Читаем Зима в горах полностью

Нет, я не забыл, кому это адресовано. Я знаю, что Вы, Дженни, вместе со мной читаете эти листки, переворачиваете их и, быть может, сердитесь на меня за то, что я развоспоминался о другой женщине, Впрочем, нет. Это на Вас непохоже, верно ведь? Мне кажется, Вы не из ревнивого десятка, и даже если бы я настолько заинтересовал Вас, что вызвал бы Вашу ревность, Вы бы не стали ревновать к прошлому, к тому, что ушло. Вы все понимаете. Вы понимаете, что если я перебираю это у Вас на глазах, то лишь для того, чтобы сделать последнее усилие и разобраться во всем. Почему Марго так много значила для меня? И почему все это рухнуло? Мне кажется, из одного вытекало другое: накал наших отношений, потом разрыв. Официальной же, так сказать, причиной, как я уже говорил Вам, был Джеффри. Я хотел жениться на Марго, а она этого не хотела, потому что знала: я никогда не отдам Джеффри в лечебницу. И тем не менее только ли в этом причина? Не потому ли я избрал Марго и готов был погружаться до дна в загадочную ее сущность не потому ли — да, не потому ли, — что я никак не мог приручить ее, не мог повернуть ее жизнь по-своему? Джеффри был, если хотите, самым большим, явным, конкретным доказательством моего бессилия, но, чем больше я об этом думаю, тем яснее мне становится, что я не хотел, чтобы в этом смысле она покорилась мне. Вот почему ее глаза так притягивали меня к себе. Да, у нее были такие странные зеленые глаза, по крайней мере мне они казались зелеными. Льдисто-зелеными. Бессчетное число раз я смотрел в ее глаза, в самую их глубь; мне хотелось погрузиться в них и потеряться там навсегда, но я никогда не мог разгадать до конца, что я в них видел. И это сводило меня с ума. Я всегда смотрел в ее глаза, когда лежал с ней. Сначала ее глаза бывали закрыты, но я ласкал ее, осторожно, неторопливо, и зеленые глаза открывались, и я видел устремленный на меня непроницаемый взор. И тогда я чувствовал, что готов отдать все, все на свете за то, чтобы проникнуть в ее сущность, в самую глубь, в то тайное тайных, где обитает она одна, найти сердцевину того, что есть Марго, Марго, как неповторимое, найти, познать и оплодотворить своим семенем. Не удивительно, что она была довольна мной. Я всегда так бешено желал ее, что она могла вытворять что угодно, я был ненасытен.
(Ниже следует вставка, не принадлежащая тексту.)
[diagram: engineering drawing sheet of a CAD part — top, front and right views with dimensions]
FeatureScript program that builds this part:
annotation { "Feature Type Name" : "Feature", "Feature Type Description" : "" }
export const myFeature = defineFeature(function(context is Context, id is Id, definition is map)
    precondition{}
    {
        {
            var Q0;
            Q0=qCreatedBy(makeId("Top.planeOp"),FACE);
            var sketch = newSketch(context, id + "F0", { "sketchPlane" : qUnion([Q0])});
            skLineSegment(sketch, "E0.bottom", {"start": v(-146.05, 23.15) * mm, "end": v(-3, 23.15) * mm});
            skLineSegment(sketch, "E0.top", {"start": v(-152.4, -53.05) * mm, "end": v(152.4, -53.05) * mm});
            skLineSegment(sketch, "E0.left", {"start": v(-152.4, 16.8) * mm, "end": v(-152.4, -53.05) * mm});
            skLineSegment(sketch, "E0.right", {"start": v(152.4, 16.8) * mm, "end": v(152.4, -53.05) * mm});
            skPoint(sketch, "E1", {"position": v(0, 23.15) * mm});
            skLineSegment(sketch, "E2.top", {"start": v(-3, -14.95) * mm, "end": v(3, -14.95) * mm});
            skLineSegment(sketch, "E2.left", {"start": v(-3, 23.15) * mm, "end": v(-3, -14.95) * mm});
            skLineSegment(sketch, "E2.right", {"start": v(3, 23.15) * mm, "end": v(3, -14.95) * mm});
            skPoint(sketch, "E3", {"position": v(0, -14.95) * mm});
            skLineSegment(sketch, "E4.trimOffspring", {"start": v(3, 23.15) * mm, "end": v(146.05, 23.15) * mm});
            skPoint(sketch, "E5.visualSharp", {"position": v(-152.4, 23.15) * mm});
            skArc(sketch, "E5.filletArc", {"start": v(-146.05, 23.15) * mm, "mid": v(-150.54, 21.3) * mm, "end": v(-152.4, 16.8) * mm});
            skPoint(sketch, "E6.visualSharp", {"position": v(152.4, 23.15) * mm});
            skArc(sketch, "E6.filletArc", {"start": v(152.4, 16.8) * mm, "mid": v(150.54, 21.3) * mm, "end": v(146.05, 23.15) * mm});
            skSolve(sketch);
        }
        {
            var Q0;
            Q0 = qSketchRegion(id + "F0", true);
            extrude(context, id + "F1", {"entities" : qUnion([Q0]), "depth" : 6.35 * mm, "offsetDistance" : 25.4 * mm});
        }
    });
Когда мы разошлись из-за Джеффри, я очень горевал. Не думаю, чтобы я в чем-то обманывался. Ведь из меня без всякой анестезии вырвали с кровью кусок мяса. Быть может, подсознательно я шел к этому по доброй воле, но мы же по доброй воле идем иной раз и на крестную муку. Марго была мне нужна, даже если Джеффри был нужнее, даже если я, избрав Марго, все же по-настоящему в глубине души не хотел делить Джеффри ни с одной женщиной на свете. Он был мой брат, и моя кара, и моя жертва, и моя опора — все вместе.

Вижу, что несу какой-то бред. Что означает весь этот набор слов? Я сам не знаю, Дженни, не знаю толком. Но я постараюсь понять что к чему, насколько это возможно. И спасибо Вам, любовь моя, что Вы меня слушаете и помогаете мне излиться. Бог его знает, может быть, я даже не отправлю этого письма. Может быть, Ваши прелестные глаза никогда не увидят этих строк, Ваши глаза, такие же прелестные, как глаза Марго, только совсем другие — голодные и недоступные. Я умею прочесть то, что вижу в Ваших глазах: тоску, и боль, и смех, и смятение. Да, и гордость еще — гордость, которая покорится только высокой цели.

Обождите минуту, любовь моя, я сейчас подброшу в печурку еще немного орешков. Не хочу, чтобы здесь стало холодно. К тому времени, когда Ваша северная поздняя заря расползется по небу, я должен уже все сказать.

Печка набита до отказа, и я снова за своим столом. Позвольте мне рассказать все про Джеффри. Ему бы это было приятно. Если он там, в дубовом лесу, то может при желании подняться сюда, стать за моей спиной и прочесть, что я пишу. Если он хочет принять в этом участие, милости просим.

Почему Джеффри был мне так необходим? Не потому ли, что я был ему многим обязан? Это звучит странно: я годами ухаживал за ним, всю мою жизнь построил, исходя из его интересов, бросал ради него работу, отказался от всякой надежды на счастливый домашний очаг и близость женщины. Казалось бы, что он был всем обязан мне. Да, по виду это было так. Но ведь никто со стороны не мог бы понять, что произошло в течение тех девятнадцати часов.